A new quantitative study proves the advantage that employers give to candidates from a higher social class. For high-class women, however, this advantage is negated by employers’ perception that they are less committed to a career.
With social inequality in the U.S. only getting worse and with intergenerational mobility lower than in many other advanced economies, it is clear that individuals in the higher socioeconomic levels of American society have a distinct advantage over lower class individuals in economic trajectories — that is, they are given the most lucrative jobs and are able to build the most lucrative careers.
This advantage might be attributed to a class domino effect: as children, they go to the best grammar and secondary schools in the country; this early education advantage coupled with the ability of their families to pay any price tag gives them access to the most prestigious (and expensive) universities; the resulting elite education credentials are leveraged into the most lucrative jobs at the most prestigious companies.
But perhaps this domino theory is too simple. Is education the only differentiator? What if there are other reasons that employers prefer candidates from a higher social class? Perhaps employers feel that such candidates will function better in situations involving wealthy clients, such as the CEOs working with top-tier management consultancies or the wealthy who hire an elite law firm.

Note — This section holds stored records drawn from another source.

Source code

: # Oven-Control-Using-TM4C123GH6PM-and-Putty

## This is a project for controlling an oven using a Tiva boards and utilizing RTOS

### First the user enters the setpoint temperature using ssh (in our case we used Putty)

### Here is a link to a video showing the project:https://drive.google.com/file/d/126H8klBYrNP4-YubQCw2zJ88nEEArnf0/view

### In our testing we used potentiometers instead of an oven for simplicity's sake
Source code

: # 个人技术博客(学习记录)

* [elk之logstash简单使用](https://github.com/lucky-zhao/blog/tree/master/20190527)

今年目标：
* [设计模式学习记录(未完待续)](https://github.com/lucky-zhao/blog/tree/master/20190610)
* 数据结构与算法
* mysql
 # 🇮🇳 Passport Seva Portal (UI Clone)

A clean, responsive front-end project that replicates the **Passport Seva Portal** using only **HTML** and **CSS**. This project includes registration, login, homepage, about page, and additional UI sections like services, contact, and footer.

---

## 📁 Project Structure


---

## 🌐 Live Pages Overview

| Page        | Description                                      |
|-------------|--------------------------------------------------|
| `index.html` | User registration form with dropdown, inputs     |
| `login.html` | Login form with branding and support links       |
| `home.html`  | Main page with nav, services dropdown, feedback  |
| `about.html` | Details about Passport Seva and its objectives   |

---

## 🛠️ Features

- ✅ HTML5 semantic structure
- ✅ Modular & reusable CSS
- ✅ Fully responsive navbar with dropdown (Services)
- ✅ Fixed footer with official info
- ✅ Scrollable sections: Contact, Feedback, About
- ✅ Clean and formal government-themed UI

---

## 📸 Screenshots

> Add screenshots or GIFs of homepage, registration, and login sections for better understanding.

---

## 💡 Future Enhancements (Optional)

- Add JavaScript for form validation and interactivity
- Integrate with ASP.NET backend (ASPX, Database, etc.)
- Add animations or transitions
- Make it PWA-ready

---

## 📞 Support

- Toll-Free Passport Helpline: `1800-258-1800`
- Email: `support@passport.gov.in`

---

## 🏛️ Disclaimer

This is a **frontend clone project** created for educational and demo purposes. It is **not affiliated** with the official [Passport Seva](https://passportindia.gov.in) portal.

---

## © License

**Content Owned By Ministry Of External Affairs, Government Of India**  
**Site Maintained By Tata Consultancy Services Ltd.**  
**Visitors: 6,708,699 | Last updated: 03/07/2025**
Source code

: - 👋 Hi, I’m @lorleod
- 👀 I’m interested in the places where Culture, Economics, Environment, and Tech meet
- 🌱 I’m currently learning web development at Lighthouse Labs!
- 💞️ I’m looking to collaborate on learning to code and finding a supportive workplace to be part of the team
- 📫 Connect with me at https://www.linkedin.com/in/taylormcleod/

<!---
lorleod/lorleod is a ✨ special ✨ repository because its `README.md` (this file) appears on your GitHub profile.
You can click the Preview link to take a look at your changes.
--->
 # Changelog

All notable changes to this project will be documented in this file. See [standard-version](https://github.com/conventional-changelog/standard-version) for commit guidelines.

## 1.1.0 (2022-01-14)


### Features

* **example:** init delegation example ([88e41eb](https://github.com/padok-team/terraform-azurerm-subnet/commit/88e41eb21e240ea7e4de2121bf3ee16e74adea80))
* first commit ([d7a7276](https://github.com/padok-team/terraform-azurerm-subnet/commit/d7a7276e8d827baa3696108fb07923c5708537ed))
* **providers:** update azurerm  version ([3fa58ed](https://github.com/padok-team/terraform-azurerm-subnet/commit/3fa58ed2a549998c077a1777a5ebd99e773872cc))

To explore these questions, researchers Lauren Rivera of the Kellogg School of Management and András Tilcsik of the University of Toronto’s Rotman School of Management conducted the first quantitative study to measure social class bias in hiring decisions and uncover the reasons for such bias.
The study consisted of an audit experiment based on a fictitious candidate’s résumé sent to 316 actual law offices (each law office received only one résumé). The candidates were applying for summer associate positions, standard stepping stones to full-time jobs.
The educational backgrounds of these fictitious candidates were identical: they all went to the same second-tier law schools (ranked 50-100, so chosen to measure the chances of students with non-super-elite education credentials to receive elite jobs) and all finished in the top 1 percent of their class.
However, the résumés were differentiated through a series of social-class signals, from name (e.g., Cabot to indicate higher class, Clark to indicate lower class) to awards (university award for outstanding athletes on financial aid indicated lower class) to personal interests (higher-class résumés indicated an interest in polo and classical music, while lower-class résumés indicated an interest in pick-up soccer and country music).
The results of the study were revealing. More than 16% of higher-class male applicants were invited to an interview, compared to just 1.3% of lower-class men. On the other hand, only 3.8% of higher-class women were invited back to an interview, while a slightly higher number of lower-class women — 6.3% of the applicants — received an invitation. Thus, while the social class advantage for higher-class men was clearly evident, higher-class women did not get the same advantage.
The researchers conducted a second, complementary study to explore the reasons for the first study’s results. They recruited (through a professional survey firm) 210 practicing lawyers in the U.S. to evaluate a résumé, which they were told belonged to an actual law school student applying to a summer associate position. Using survey questions to frame their evaluation, the lawyers rated the applicants on: competence (e.g., do you believe the candidate is: confident? capable? efficient?); warmth (e.g., do you believe the candidate is: friendly? well-intentioned?); within-gender masculinity/femininity; commitment (e.g., do you believe the applicant: will be willing to put in long hours? is committed to building a long-term career?) and fit with the culture and clientele of an elite law firm (e.g., do you believe the applicant is able to conduct himself or herself professionally in front of clients?)
The respondents were then asked whether they would recommend the candidate for an interview. Once again, higher-class men were recommended more than higher-class women, lower-class women, and lower-class men.
Analyzing the criteria in the surveys, the results did not show any advantage for the higher-class men on competence, warmth or within-gender masculinity or femininity (e.g., the more ‘masculine’ men did not get more interviews). However, the participants considered higher-class candidates to be a better fit than lower-class men and lower-class women. And they considered higher-class women much less committed than higher-class men, and even lower-class women.
This advantage of higher-class men over lower-class candidates on fit and over higher-class women on commitment negated the fact that lower-class candidates were seen as equally committed, and higher-class women were seen as equally fit.
The bottom line: social class helps men, but women pay a ‘commitment penalty’ that negates any advantage.
Recognizing the business case for diversity, many firms are paying close attention to bias in recruiting related to characteristics such as race, gender, and sexual orientation. However, there is clearly another source of bias — social class — that may also be hampering a firm’s recruitment of the best candidates for the job. Human resource managers and other recruiters may believe that they are focused on educational and other credentials when in fact an excellent candidate may be excluded because he or she listens to country music! At the same time, the research reveals that high social class is an advantage for men but not women, further reinforcing the barriers that all women are facing in landing the best jobs in the best firms.
Class Advantage, Commitment Penalty: The Gendered Effect of Social Class Signals in an Elite Labor Market. Lauren A. Rivera & András Tilcsik. American Sociological Review. (December 2016).